Publications
Geometric comparison of popular mixture-model distances
Statistical Latent Dirichlet Analysis produces mixture model data that are geometrically equivalent to points lying on a regular simplex in moderate to high dimensions. Numerous other statistical models and techniques also produce data in this geometric category, even though the meaning of the axes and coordinate values differs significantly. A distance function is used to further analyze these points, for example to cluster them. Several different distance functions are popular amongst statisticians; which distance function is chosen is usually driven by the historical preference of the application domain, information-theoretic considerations, or by the desirability of the clustering results. Relatively little consideration is usually given to how distance functions geometrically transform data, or the distances algebraic properties. Here we take a look at these issues, in the hope of providing complementary insight and inspiring further geometric thought. Several popular distances, {chi}{sup 2}, Jensen - Shannon divergence, and the square of the Hellinger distance, are shown to be nearly equivalent; in terms of functional forms after transformations, factorizations, and series expansions; and in terms of the shape and proximity of constant-value contours.
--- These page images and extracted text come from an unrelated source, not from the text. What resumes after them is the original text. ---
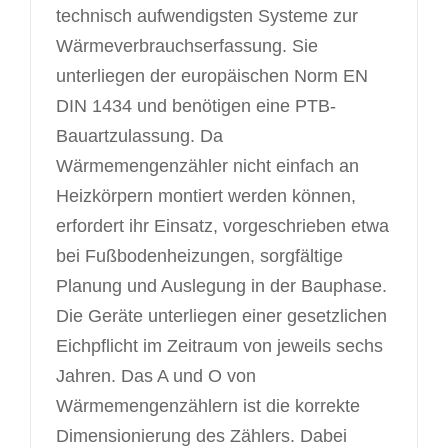
technisch aufwendigsten Systeme zur
Wärmeverbrauchserfassung. Sie
unterliegen der europäischen Norm EN
DIN 1434 und benötigen eine PTB-
Bauartzulassung. Da
Wärmemengenzähler nicht einfach an
Heizkörpern montiert werden können,
erfordert ihr Einsatz, vorgeschrieben etwa
bei Fußbodenheizungen, sorgfältige
Planung und Auslegung in der Bauphase.
Die Geräte unterliegen einer gesetzlichen
Eichpflicht im Zeitraum von jeweils sechs
Jahren. Das A und O von
Wärmemengenzählern ist die korrekte
Dimensionierung des Zählers. Dabei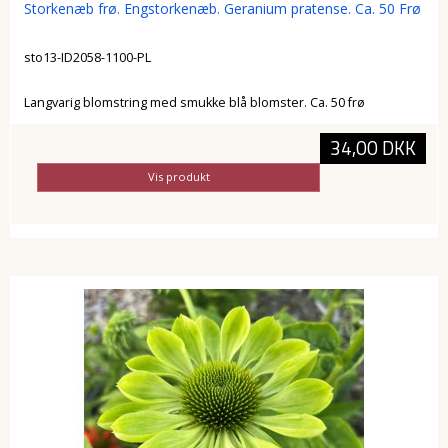
Storkenæb frø. Engstorkenæb. Geranium pratense. Ca. 50 Frø
sto13-ID2058-1100-PL
Langvarig blomstring med smukke blå blomster. Ca. 50 frø
34,00 DKK
Vis produkt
This is somewhat surprising given that their original functional forms look quite different. Cosine similarity is the square of the Euclidean distance, and a similar geometric relationship is shown with Hellinger and another cosine. We suggest a geodesic variation of Hellinger. The square-root projection that arises in Hellinger distance is briefly compared to standard normalization for Euclidean distance. We include detailed derivations of some ratio and difference bounds for illustrative purposes. We provide some constructions that nearly achieve the worst-case ratios, relevant for contours.